As a Midshipman, Isaac had charge when the logline was streamed on the hour. The weighted ‘chip’, on a line knotted at every seven fathoms, was trailed over the stern, and the number of knots running out from the spool was counted as the sand ran through a half-minute glass.
Three . . . four . . . five knots, sir . . .
Isaac would note it in the logbook. ‘Dead reckoning’, as they called it, was a rough way of measuring the ship’s speed and of estimating the distance sailed, allowing for the currents. But it was also liable to considerable error.
Not long after his sixteenth birthday in early March, Isaac was on deck one evening when he thought he saw land to the northward. Africa! He pointed it out to several others, but when the Captain was informed, he dismissed it.

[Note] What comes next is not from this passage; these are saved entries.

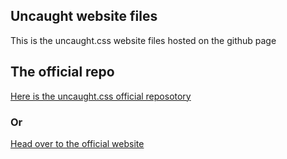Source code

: ## Uncaught website files

 This is the uncaught.css website files hosted on the github page

 ## The official repo
 [Here is the uncaught.css official reposotory](https://github.com/anthonylan/uncaught)

### Or

[Head over to the official website](https://anthonylan.github.io/Uncaughtcss/index.html)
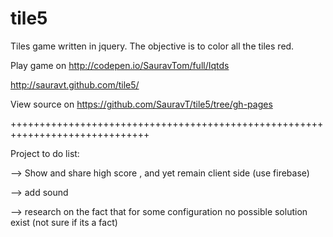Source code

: tile5
=====

Tiles game written in jquery.
The objective is to color all the tiles red.

Play game on http://codepen.io/SauravTom/full/Iqtds

http://sauravt.github.com/tile5/

View source on https://github.com/SauravT/tile5/tree/gh-pages

++++++++++++++++++++++++++++++++++++++++++++++++++++++++++++++++++++++++++++++

Project to do list:

--> Show and share high score , and yet remain client side (use firebase)

--> add sound

--> research on the fact that for some configuration no possible solution exist (not sure if its a fact)
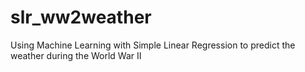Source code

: # slr_ww2weather
Using Machine Learning with Simple Linear Regression to predict the weather during the World War II
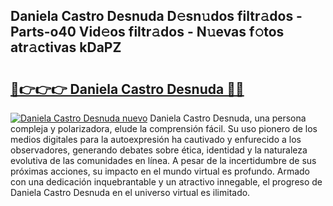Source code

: ## Daniela Castro Desnuda D𝚎sn𝚞dos filtr𝚊dos - Parts-o40 Vid𝚎os filtr𝚊dos - N𝚞evas f𝚘tos atr𝚊ctivas kDaPZ

# <h2><a href="http://mbdry4.tromn.icu/?c=Daniela+Castro+Desnuda">🔗👉👉👉 Daniela Castro Desnuda 🔗🔗</a></h2>

[![Daniela Castro Desnuda nuevo](https://i.imgur.com/pEAQMta.gif)](http://mbdry4.tromn.icu/?c=Daniela+Castro+Desnuda)
Daniela Castro Desnuda, una persona compleja y polarizadora, elude la comprensión fácil. Su uso pionero de los medios digitales para la autoexpresión ha cautivado y enfurecido a los observadores, generando debates sobre ética, identidad y la naturaleza evolutiva de las comunidades en línea. A pesar de la incertidumbre de sus próximas acciones, su impacto en el mundo virtual es profundo. Armado con una dedicación inquebrantable y un atractivo innegable, el progreso de Daniela Castro Desnuda en el universo virtual es ilimitado.
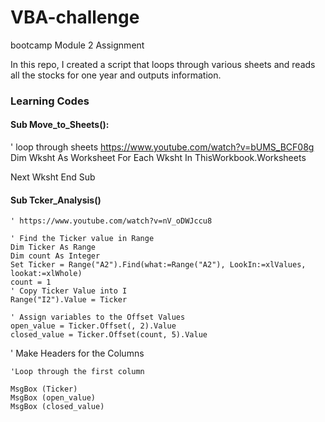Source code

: # VBA-challenge
bootcamp Module 2 Assignment

In this repo, I created a script that loops through various sheets and reads all the stocks for one year and outputs information.

### Learning Codes

#### Sub Move_to_Sheets():
' loop through sheets https://www.youtube.com/watch?v=bUMS_BCF08g
Dim Wksht As Worksheet
For Each Wksht In ThisWorkbook.Worksheets
    
Next Wksht
End Sub

#### Sub Tcker_Analysis()
    ' https://www.youtube.com/watch?v=nV_oDWJccu8
    
    ' Find the Ticker value in Range
    Dim Ticker As Range
    Dim count As Integer
    Set Ticker = Range("A2").Find(what:=Range("A2"), LookIn:=xlValues, lookat:=xlWhole)
    count = 1
    ' Copy Ticker Value into I
    Range("I2").Value = Ticker
    
    ' Assign variables to the Offset Values
    open_value = Ticker.Offset(, 2).Value
    closed_value = Ticker.Offset(count, 5).Value
    

'   Make Headers for the Columns

    'Loop through the first column
    
    MsgBox (Ticker)
    MsgBox (open_value)
    MsgBox (closed_value)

‘I believe you were mistaken, Mr Manley. You probably saw a cloudbank. The log shows we’re a hundred leagues from landfall – forty corrected by lunar observation.’
Dawn showed it was Cook who was mistaken. The coast of Natal was a mere two leagues off, and a steady wind was blowing Endeavour straight onto the rocks. They tacked about; yet Isaac was not alone in wondering what would have happened had it still been dark.
Thereafter, the Captain stood well out as they followed Africa down to the Cape and rounded it. At noon on 14 March the officers were taking their midday readings off Cape Town, the flat top of Table Mountain spread before them. Latitude and longitude were almost exact. Even Isaac was surprised at his accuracy.